▸ **Exercises**:
**1)** From the forum thread about motherboard beeps below, list the username and date of every post that has a header.
**2)** Using the forum thread about motherboard beeps below, say whether each statement agrees with it. Answer yes or no for each and quote the words that decide it.
(a) Mental_Myopia says the motherboard beeps once for each USB device it detects at boot.
(b) wysiwyg says two USB devices had been attached to the board.
(c) The writer of the opening post had put the motherboard back into the case.

▸ **Source excerpt**:
3 beeps (I can count that high on one hand!) -- one long followed by two short.

I pulled the mobo back out of the case early in my debugging attempts, so no short. With everything I've read about their "wonderful" support, I'm not looking forward to calling ASUS tomorrow morning. Maybe I should just send it back to NewEgg. What a royal pain...


----------



## xCon (Oct 29, 2003)

when i tried pulling out the usb devices, it only made 1 beep,.. compared to it beeping 2 short, 1 long!


----------



## Mental_Myopia (Oct 10, 2003)

I bet you disconnected two USB devices. The motherboard will beep one time for each USB device it detects when it boots up. This fact is posted on the Asus website, but I'm the only one on these forums who's aware of this.
The single beep is most likely the beep it makes to let you know the BIOS posted.

Now that we have the beeps explained, lets ignore them.

What are all of your BIOS settings? Something might not be set correctly in there.

Are both power connections to the motherboard secure?

Is the CPU fan assembly too tight on the CPU?


----------



## wysiwyg (Nov 1, 2003)

Mental_Myopia said:


> *I bet you disconnected two USB devices. The motherboard will beep one time for each USB device it detects when it boots up. This fact is posted on the Asus website, but I'm the only one on these forums who's aware of this.
> The single beep is most likely the beep it makes to let you know the BIOS posted.
> 
> Now that we have the beeps explained, lets ignore them.
> ...


I never had any usb devices attached to the board. The board DOESN'T post at all. No post, no vid, nothing but 3 beeps. 3 beeps. 3 beeps - over and over and over. Explain that.

▸ **Listing**:

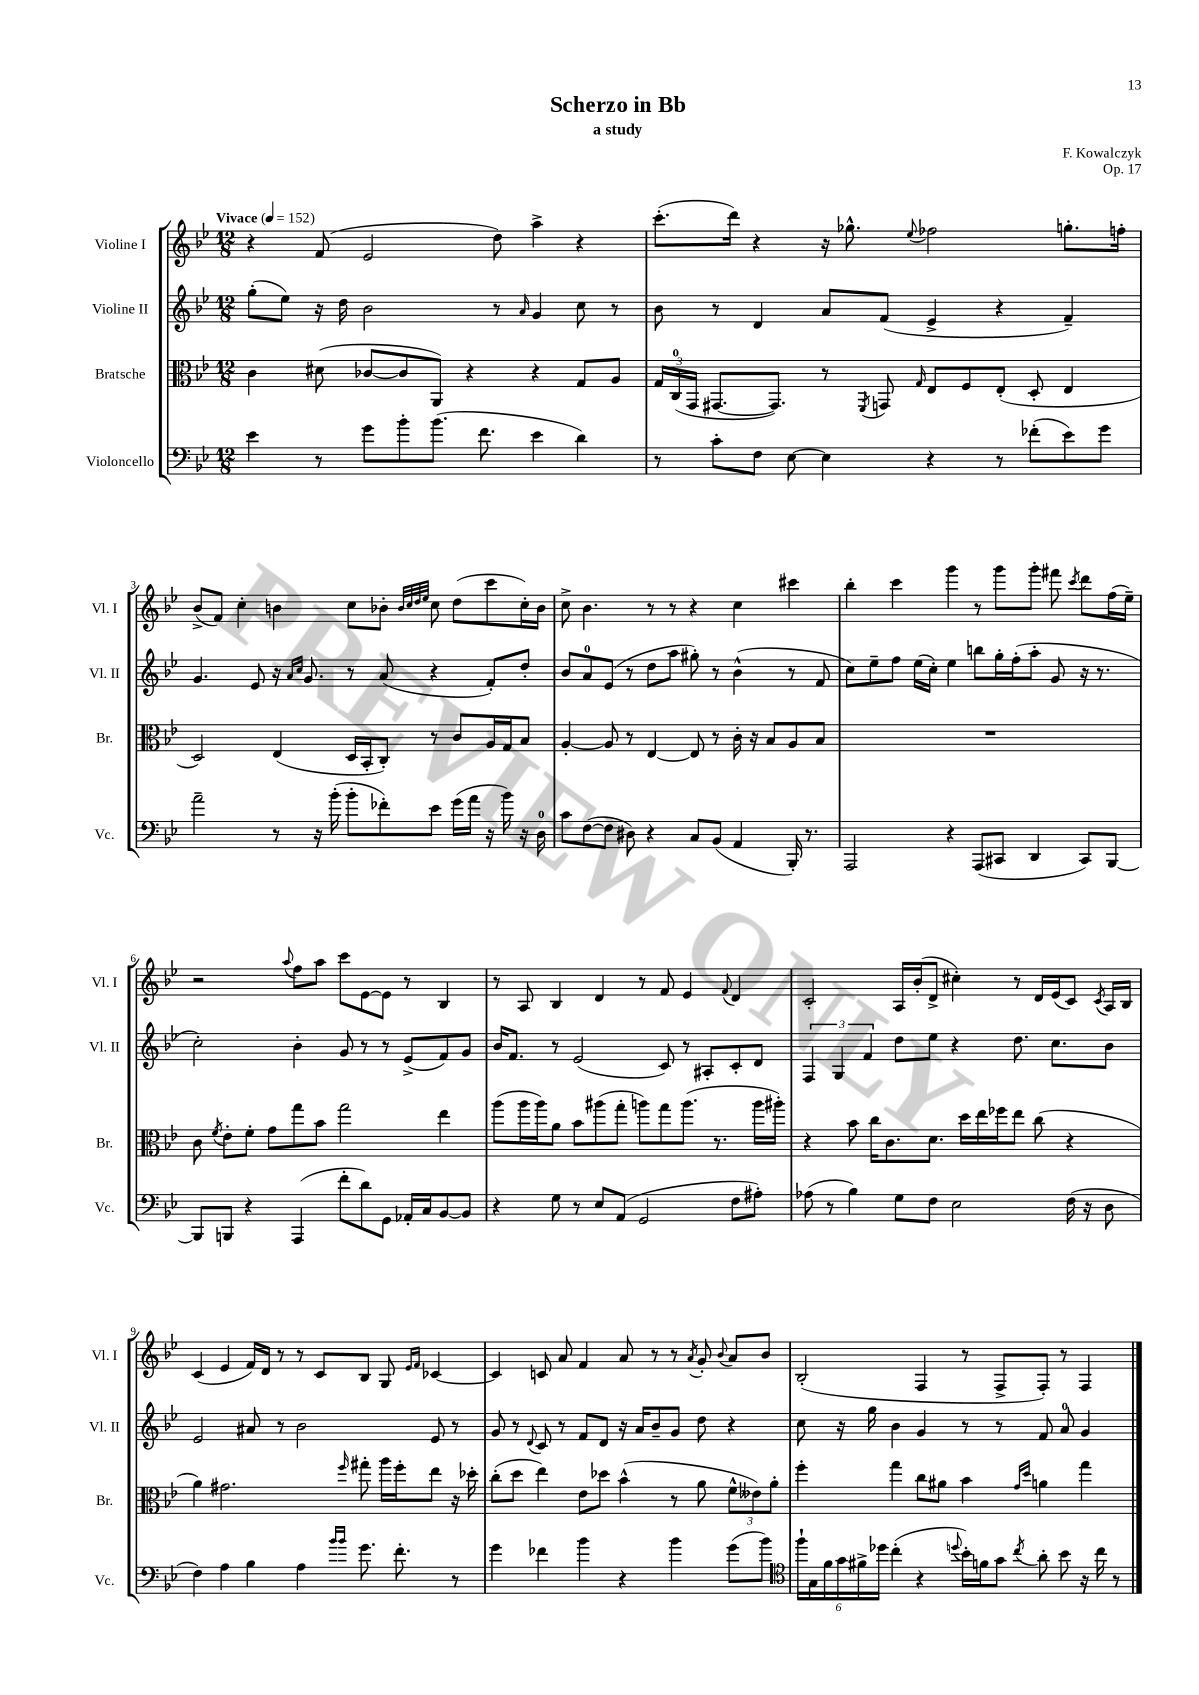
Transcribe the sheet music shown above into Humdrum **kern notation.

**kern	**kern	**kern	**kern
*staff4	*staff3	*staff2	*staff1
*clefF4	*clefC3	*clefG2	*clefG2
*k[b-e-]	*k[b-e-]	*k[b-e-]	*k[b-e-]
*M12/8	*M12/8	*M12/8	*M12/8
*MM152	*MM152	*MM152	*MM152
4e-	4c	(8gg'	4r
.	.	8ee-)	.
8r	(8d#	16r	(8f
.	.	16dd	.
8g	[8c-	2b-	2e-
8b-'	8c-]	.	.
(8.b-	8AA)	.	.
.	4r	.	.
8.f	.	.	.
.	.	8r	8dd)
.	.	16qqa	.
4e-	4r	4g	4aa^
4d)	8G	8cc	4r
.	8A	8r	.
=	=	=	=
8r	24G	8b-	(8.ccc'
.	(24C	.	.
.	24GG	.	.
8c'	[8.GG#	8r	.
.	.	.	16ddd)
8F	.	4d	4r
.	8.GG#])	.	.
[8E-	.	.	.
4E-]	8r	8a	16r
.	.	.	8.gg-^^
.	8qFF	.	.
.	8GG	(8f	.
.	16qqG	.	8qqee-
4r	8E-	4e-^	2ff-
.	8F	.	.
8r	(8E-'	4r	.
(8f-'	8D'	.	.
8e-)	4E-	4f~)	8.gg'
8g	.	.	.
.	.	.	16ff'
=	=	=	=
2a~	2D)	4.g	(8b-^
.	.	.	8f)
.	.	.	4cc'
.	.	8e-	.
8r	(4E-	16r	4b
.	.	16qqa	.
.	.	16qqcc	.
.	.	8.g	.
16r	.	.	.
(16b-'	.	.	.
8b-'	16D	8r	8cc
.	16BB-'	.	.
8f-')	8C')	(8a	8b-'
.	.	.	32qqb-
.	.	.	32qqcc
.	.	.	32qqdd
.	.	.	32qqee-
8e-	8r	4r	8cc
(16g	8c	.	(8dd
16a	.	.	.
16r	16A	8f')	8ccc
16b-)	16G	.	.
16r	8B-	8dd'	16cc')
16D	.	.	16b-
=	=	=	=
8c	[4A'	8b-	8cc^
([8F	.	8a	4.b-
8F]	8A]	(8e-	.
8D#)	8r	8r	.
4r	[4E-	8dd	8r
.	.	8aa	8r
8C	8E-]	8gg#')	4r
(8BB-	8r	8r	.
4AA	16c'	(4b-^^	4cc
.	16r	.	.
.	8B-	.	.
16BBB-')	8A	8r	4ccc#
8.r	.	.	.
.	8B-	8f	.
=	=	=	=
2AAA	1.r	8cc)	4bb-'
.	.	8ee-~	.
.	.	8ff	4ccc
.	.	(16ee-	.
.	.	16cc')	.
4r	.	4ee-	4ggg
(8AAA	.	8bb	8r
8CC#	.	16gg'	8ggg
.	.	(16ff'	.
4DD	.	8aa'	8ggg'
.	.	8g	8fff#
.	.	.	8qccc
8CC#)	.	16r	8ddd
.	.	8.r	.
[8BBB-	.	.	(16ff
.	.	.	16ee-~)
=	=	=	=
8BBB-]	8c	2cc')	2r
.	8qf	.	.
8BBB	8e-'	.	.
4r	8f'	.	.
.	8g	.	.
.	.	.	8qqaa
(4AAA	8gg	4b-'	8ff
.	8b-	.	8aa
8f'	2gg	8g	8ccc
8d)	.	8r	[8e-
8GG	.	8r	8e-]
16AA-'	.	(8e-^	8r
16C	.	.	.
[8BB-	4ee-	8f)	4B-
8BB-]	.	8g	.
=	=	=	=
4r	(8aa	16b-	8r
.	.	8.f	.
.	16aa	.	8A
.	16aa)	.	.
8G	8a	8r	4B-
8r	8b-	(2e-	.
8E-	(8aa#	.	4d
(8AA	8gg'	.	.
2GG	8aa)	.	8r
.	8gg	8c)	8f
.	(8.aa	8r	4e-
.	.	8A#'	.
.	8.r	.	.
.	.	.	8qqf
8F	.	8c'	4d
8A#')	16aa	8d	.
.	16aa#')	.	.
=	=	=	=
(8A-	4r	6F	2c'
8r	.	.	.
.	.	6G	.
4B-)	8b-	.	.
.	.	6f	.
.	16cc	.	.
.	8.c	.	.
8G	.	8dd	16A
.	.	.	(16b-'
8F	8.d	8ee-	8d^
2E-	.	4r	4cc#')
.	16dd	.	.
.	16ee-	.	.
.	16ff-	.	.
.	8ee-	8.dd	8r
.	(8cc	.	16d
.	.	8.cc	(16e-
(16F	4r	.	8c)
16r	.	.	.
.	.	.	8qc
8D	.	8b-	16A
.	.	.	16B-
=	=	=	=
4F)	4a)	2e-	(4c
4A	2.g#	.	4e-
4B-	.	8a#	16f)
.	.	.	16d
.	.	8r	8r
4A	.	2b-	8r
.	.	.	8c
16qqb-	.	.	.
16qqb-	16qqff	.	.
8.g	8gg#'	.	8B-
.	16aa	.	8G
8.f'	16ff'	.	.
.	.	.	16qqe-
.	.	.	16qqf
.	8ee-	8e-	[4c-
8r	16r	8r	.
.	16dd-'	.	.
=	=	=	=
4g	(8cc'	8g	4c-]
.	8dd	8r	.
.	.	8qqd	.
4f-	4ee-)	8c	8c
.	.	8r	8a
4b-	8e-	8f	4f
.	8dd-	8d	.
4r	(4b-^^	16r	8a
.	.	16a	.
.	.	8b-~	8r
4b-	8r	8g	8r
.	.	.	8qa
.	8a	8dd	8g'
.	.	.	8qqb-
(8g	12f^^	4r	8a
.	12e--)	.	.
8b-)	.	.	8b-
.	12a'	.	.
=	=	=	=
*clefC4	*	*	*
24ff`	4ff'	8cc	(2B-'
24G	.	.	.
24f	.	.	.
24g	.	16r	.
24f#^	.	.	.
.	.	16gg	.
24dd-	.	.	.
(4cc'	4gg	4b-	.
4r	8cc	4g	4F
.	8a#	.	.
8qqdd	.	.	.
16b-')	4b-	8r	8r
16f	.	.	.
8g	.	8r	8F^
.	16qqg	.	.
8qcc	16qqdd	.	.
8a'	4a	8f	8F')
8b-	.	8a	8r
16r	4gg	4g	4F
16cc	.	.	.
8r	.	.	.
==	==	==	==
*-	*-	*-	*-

▸ **Answer list**:
**1)**
- xCon (Oct 29, 2003)
- Mental_Myopia (Oct 10, 2003)
- wysiwyg (Nov 1, 2003)

**2)**
(a) Yes: "The motherboard will beep one time for each USB device it detects when it boots up."
(b) No: "I never had any usb devices attached to the board."
(c) No: "I pulled the mobo back out of the case early in my debugging attempts, so no short."